Title: Data Scientist Company Summary AND Problem Summary. Key Job Responsibilities: Statistical Analysis on datasets of any size and must understand experimental design; especially the “science” part of Data Scientist. Contributing to the the building of ML pipelines into production Areas of Expertise: Mathematics: Linear Algebra, Markov Models, Calculus Statistics: Bayesian and Frequentist methods. Visualization methods. Machine Learning Algorithms: Familiarity with basic classes of algorithms: Classification algorithms, Clustering Algorithms, Feature Learning, Supervised and Unsupervised methods. Must stay up-to-date with new methods. Machine Learning Problems: Must have familiarity with concepts in Feature Extraction and Selection through experience in Computer Vision, Natural Language Processing, Audio Processing, Model building, Kaggle competitions, etc. Computer Science: basic principals including Search, Retrieval, Concurrency, Recursion, Traversal, Reduction, Matching, and Databases. Must have the ability to scale out algorithms/models by understanding the problems that arise when doing so and/or helping Software Engineers include methods in existing or future pipelines and applications. Software Engineering: Experience with version control systems, primarily Git. The ability to build APIs and/or web applications to showcase and integrate research into existing and future pipelines. Intrinsic Qualities: Must be able to sell idea to leaders, or make a decision maker understand an idea so that they can sell your idea. Must be able to make independent decisions when necessary, but respects and observes policies and processes of current company. Qualifications: 2+ years Statistics / Machine Learning 2+ years Concurrent Software Development If PhD/Masters with no work experience, must have referral or portfolio. Education: It really doesn’t matter. Technical Skills: Programming/Math/Statistics - Python, R, Java etc. , C++, Scala, Torch7, Julia; if R, Julia, Torch7, etc. must be able to make/help make your algorithms scale up. Databases – any basic SQL or NoSQL variant (MySQL, Postgres, MongoDB, Sqlite, Neo4j, Apache Giraph), Hadoop or any other distributed platform.

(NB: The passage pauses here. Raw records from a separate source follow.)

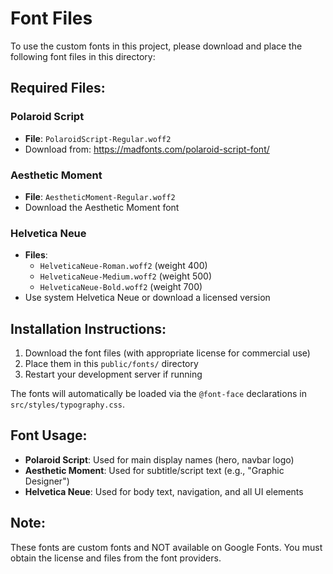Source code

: # Font Files

To use the custom fonts in this project, please download and place the following font files in this directory:

## Required Files:

### Polaroid Script
- **File**: `PolaroidScript-Regular.woff2`
- Download from: https://madfonts.com/polaroid-script-font/

### Aesthetic Moment  
- **File**: `AestheticMoment-Regular.woff2`
- Download the Aesthetic Moment font

### Helvetica Neue
- **Files**: 
  - `HelveticaNeue-Roman.woff2` (weight 400)
  - `HelveticaNeue-Medium.woff2` (weight 500)
  - `HelveticaNeue-Bold.woff2` (weight 700)
- Use system Helvetica Neue or download a licensed version

## Installation Instructions:

1. Download the font files (with appropriate license for commercial use)
2. Place them in this `public/fonts/` directory
3. Restart your development server if running

The fonts will automatically be loaded via the `@font-face` declarations in `src/styles/typography.css`.

## Font Usage:

- **Polaroid Script**: Used for main display names (hero, navbar logo)
- **Aesthetic Moment**: Used for subtitle/script text (e.g., "Graphic Designer")
- **Helvetica Neue**: Used for body text, navigation, and all UI elements

## Note:

These fonts are custom fonts and NOT available on Google Fonts. You must obtain the license and files from the font providers.

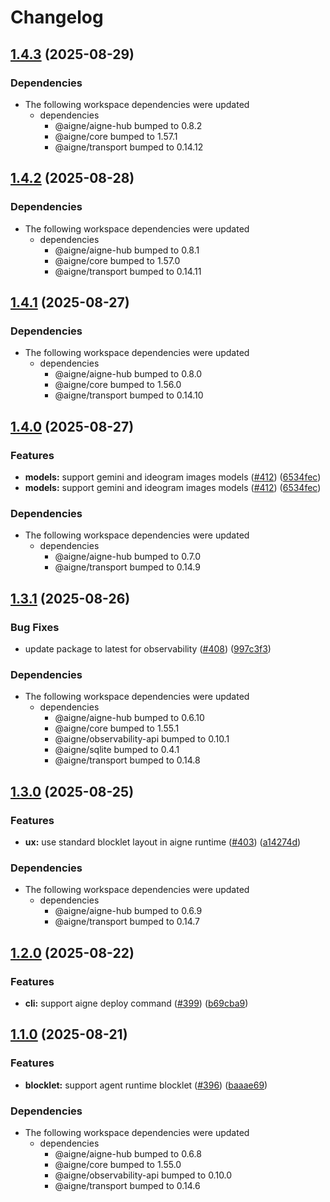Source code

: # Changelog

## [1.4.3](https://github.com/AIGNE-io/aigne-framework/compare/aigne-runtime-v1.4.2...aigne-runtime-v1.4.3) (2025-08-29)


### Dependencies

* The following workspace dependencies were updated
  * dependencies
    * @aigne/aigne-hub bumped to 0.8.2
    * @aigne/core bumped to 1.57.1
    * @aigne/transport bumped to 0.14.12

## [1.4.2](https://github.com/AIGNE-io/aigne-framework/compare/aigne-runtime-v1.4.1...aigne-runtime-v1.4.2) (2025-08-28)


### Dependencies

* The following workspace dependencies were updated
  * dependencies
    * @aigne/aigne-hub bumped to 0.8.1
    * @aigne/core bumped to 1.57.0
    * @aigne/transport bumped to 0.14.11

## [1.4.1](https://github.com/AIGNE-io/aigne-framework/compare/aigne-runtime-v1.4.0...aigne-runtime-v1.4.1) (2025-08-27)


### Dependencies

* The following workspace dependencies were updated
  * dependencies
    * @aigne/aigne-hub bumped to 0.8.0
    * @aigne/core bumped to 1.56.0
    * @aigne/transport bumped to 0.14.10

## [1.4.0](https://github.com/AIGNE-io/aigne-framework/compare/aigne-runtime-v1.3.1...aigne-runtime-v1.4.0) (2025-08-27)


### Features

* **models:** support gemini and ideogram images models ([#412](https://github.com/AIGNE-io/aigne-framework/issues/412)) ([6534fec](https://github.com/AIGNE-io/aigne-framework/commit/6534fecb0bdfb4b0a4440d44c0e563b9a029a68f))
* **models:** support gemini and ideogram images models ([#412](https://github.com/AIGNE-io/aigne-framework/issues/412)) ([6534fec](https://github.com/AIGNE-io/aigne-framework/commit/6534fecb0bdfb4b0a4440d44c0e563b9a029a68f))


### Dependencies

* The following workspace dependencies were updated
  * dependencies
    * @aigne/aigne-hub bumped to 0.7.0
    * @aigne/transport bumped to 0.14.9

## [1.3.1](https://github.com/AIGNE-io/aigne-framework/compare/aigne-runtime-v1.3.0...aigne-runtime-v1.3.1) (2025-08-26)


### Bug Fixes

* update package to latest for observability ([#408](https://github.com/AIGNE-io/aigne-framework/issues/408)) ([997c3f3](https://github.com/AIGNE-io/aigne-framework/commit/997c3f3e8c9a7d6f3b3fedd3e6eea838b8385635))


### Dependencies

* The following workspace dependencies were updated
  * dependencies
    * @aigne/aigne-hub bumped to 0.6.10
    * @aigne/core bumped to 1.55.1
    * @aigne/observability-api bumped to 0.10.1
    * @aigne/sqlite bumped to 0.4.1
    * @aigne/transport bumped to 0.14.8

## [1.3.0](https://github.com/AIGNE-io/aigne-framework/compare/aigne-runtime-v1.2.0...aigne-runtime-v1.3.0) (2025-08-25)


### Features

* **ux:** use standard blocklet layout in aigne runtime ([#403](https://github.com/AIGNE-io/aigne-framework/issues/403)) ([a14274d](https://github.com/AIGNE-io/aigne-framework/commit/a14274dbf970bae7fed0eff150933ecf0f65eb64))


### Dependencies

* The following workspace dependencies were updated
  * dependencies
    * @aigne/aigne-hub bumped to 0.6.9
    * @aigne/transport bumped to 0.14.7

## [1.2.0](https://github.com/AIGNE-io/aigne-framework/compare/aigne-runtime-v1.1.0...aigne-runtime-v1.2.0) (2025-08-22)


### Features

* **cli:** support aigne deploy command ([#399](https://github.com/AIGNE-io/aigne-framework/issues/399)) ([b69cba9](https://github.com/AIGNE-io/aigne-framework/commit/b69cba901d95882f847032f41d963e2fa6893ab6))

## [1.1.0](https://github.com/AIGNE-io/aigne-framework/compare/aigne-runtime-v1.0.0...aigne-runtime-v1.1.0) (2025-08-21)


### Features

* **blocklet:** support agent runtime blocklet ([#396](https://github.com/AIGNE-io/aigne-framework/issues/396)) ([baaae69](https://github.com/AIGNE-io/aigne-framework/commit/baaae691d552b7c7d313c4964a135a1b245943f9))


### Dependencies

* The following workspace dependencies were updated
  * dependencies
    * @aigne/aigne-hub bumped to 0.6.8
    * @aigne/core bumped to 1.55.0
    * @aigne/observability-api bumped to 0.10.0
    * @aigne/transport bumped to 0.14.6
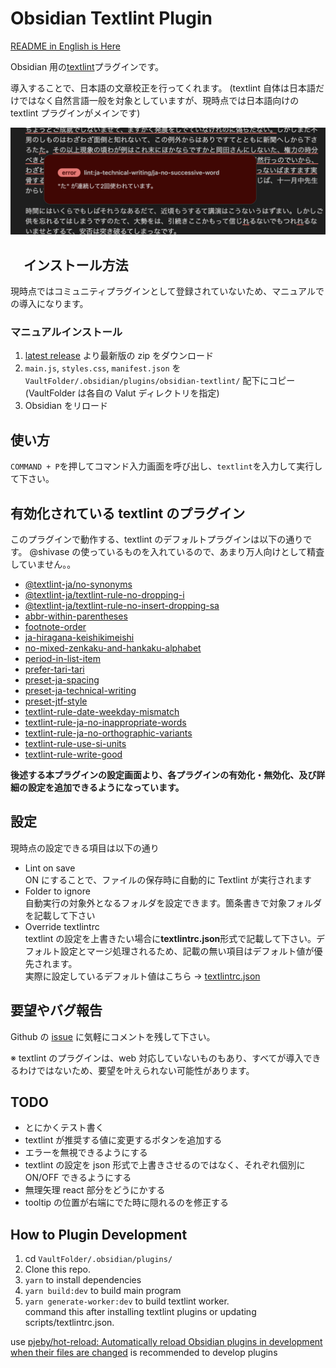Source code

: # Obsidian Textlint Plugin

[README in English is Here](https://github.com/shivase/obsidian-textlint-plugin/blob/master/docs/README_EN.md)

Obsidian 用の[textlint](https://github.com/textlint/textlint)プラグインです。

導入することで、日本語の文章校正を行ってくれます。
(textlint 自体は日本語だけではなく自然言語一般を対象としていますが、現時点では日本語向けの textlint プラグインがメインです)

![sample image](docs/images/sample_image.png)

## 　インストール方法

現時点ではコミュニティプラグインとして登録されていないため、マニュアルでの導入になります。

### マニュアルインストール

1. [latest release](https://github.com/shivase/obsidian-textlint-plugin/releases/latest) より最新版の zip をダウンロード
1. `main.js`, `styles.css`, `manifest.json` を `VaultFolder/.obsidian/plugins/obsidian-textlint/` 配下にコピー (VaultFolder は各自の Valut ディレクトリを指定)
1. Obsidian をリロード

## 使い方

`COMMAND + P`を押してコマンド入力画面を呼び出し、`textlint`を入力して実行して下さい。

## 有効化されている textlint のプラグイン

このプラグインで動作する、textlint のデフォルトプラグインは以下の通りです。
@shivase の使っているものを入れているので、あまり万人向けとして精査していません。。

- [@textlint-ja/no-synonyms](https://github.com/textlint-ja/textlint-rule-no-synonyms)
- [@textlint-ja/textlint-rule-no-dropping-i](https://github.com/textlint-ja/textlint-rule-no-dropping-i)
- [@textlint-ja/textlint-rule-no-insert-dropping-sa](https://github.com/textlint-ja/textlint-rule-no-insert-dropping-sa)
- [abbr-within-parentheses](https://github.com/azu/textlint-rule-abbr-within-parentheses)
- [footnote-order](https://github.com/textlint-rule/textlint-rule-footnote-order)
- [ja-hiragana-keishikimeishi](https://github.com/lostandfound/textlint-rule-ja-hiragana-keishikimeishi)
- [no-mixed-zenkaku-and-hankaku-alphabet](https://github.com/textlint-ja/textlint-rule-no-mixed-zenkaku-and-hankaku-alphabet)
- [period-in-list-item](https://github.com/textlint-rule/textlint-rule-period-in-list-item)
- [prefer-tari-tari](https://github.com/textlint-ja/textlint-rule-prefer-tari-tari)
- [preset-ja-spacing](https://github.com/textlint-ja/textlint-rule-preset-ja-spacing)
- [preset-ja-technical-writing](https://github.com/textlint-ja/textlint-rule-preset-ja-technical-writing)
- [preset-jtf-style](https://github.com/textlint-ja/textlint-rule-preset-JTF-style)
- [textlint-rule-date-weekday-mismatch](https://github.com/textlint-rule/textlint-rule-date-weekday-mismatch)
- [textlint-rule-ja-no-inappropriate-words](https://github.com/textlint-ja/textlint-rule-ja-no-inappropriate-words)
- [textlint-rule-ja-no-orthographic-variants](https://github.com/textlint-ja/textlint-rule-ja-no-orthographic-variants)
- [textlint-rule-use-si-units](https://github.com/kn1cht/textlint-rule-use-si-units)
- [textlint-rule-write-good](https://github.com/textlint-rule/textlint-rule-write-good)

**後述する本プラグインの設定画面より、各プラグインの有効化・無効化、及び詳細の設定を追加できるようになっています。**

## 設定

現時点の設定できる項目は以下の通り

- Lint on save  
  ON にすることで、ファイルの保存時に自動的に Textlint が実行されます
- Folder to ignore  
  自動実行の対象外となるフォルダを設定できます。箇条書きで対象フォルダを記載して下さい
- Override textlintrc  
  textlint の設定を上書きたい場合に**textlintrc.json**形式で記載して下さい。デフォルト設定とマージ処理されるため、記載の無い項目はデフォルト値が優先されます。  
  実際に設定しているデフォルト値はこちら -> [textlintrc.json](https://github.com/shivase/obsidian-textlint-plugin/blob/master/scripts/textlintrc.json)

## 要望やバグ報告

Github の [issue](https://github.com/shivase/obsidian-textlint-plugin/issues) に気軽にコメントを残して下さい。

※ textlint のプラグインは、web 対応していないものもあり、すべてが導入できるわけではないため、要望を叶えられない可能性があります。

## TODO

- とにかくテスト書く
- textlint が推奨する値に変更するボタンを追加する
- エラーを無視できるようにする
- textlint の設定を json 形式で上書きさせるのではなく、それぞれ個別に ON/OFF できるようにする
- 無理矢理 react 部分をどうにかする
- tooltip の位置が右端にでた時に隠れるのを修正する

## How to Plugin Development

1. cd `VaultFolder/.obsidian/plugins/`
1. Clone this repo.
1. `yarn` to install dependencies
1. `yarn build:dev` to build main program
1. `yarn generate-worker:dev` to build textlint worker.  
   command this after installing textlint plugins or updating scripts/textlintrc.json.

use [pjeby/hot-reload: Automatically reload Obsidian plugins in development when their files are changed](https://github.com/pjeby/hot-reload) is recommended to develop plugins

The reality is that while the company may want to hire a Data Scientist, the problem at hand might not actually even need a full time Data Scientist, and perhaps a consulting Data Scientist would be a better fit for a gig/problem. In fact, it would probably save the company lots of money in the long run as a fairly large portion of initial problems that companies are looking to solve are not very time consuming (I'm looking at you advertising companies). What is becoming a trend as of late is the confusion between a Business Analyst and a Data Scientist, or maybe more accurately, changing the BA title to Data Scientist in hope of attracting more talent. There are certainly overlaps between both positions, but hiring a Data Scientist to do reporting for you is a waste of your dollars and their time.
Lastly, if you're reading this as an individual looking to get into the burgeoning field of Data Science, Trey Causey has a great primer on Getting Started in Data Science. There are tons of free resources and tutorials that exist right now, so go forth and get to work! As for the recruiters and hiring managers: Hope this helps and happy hunting.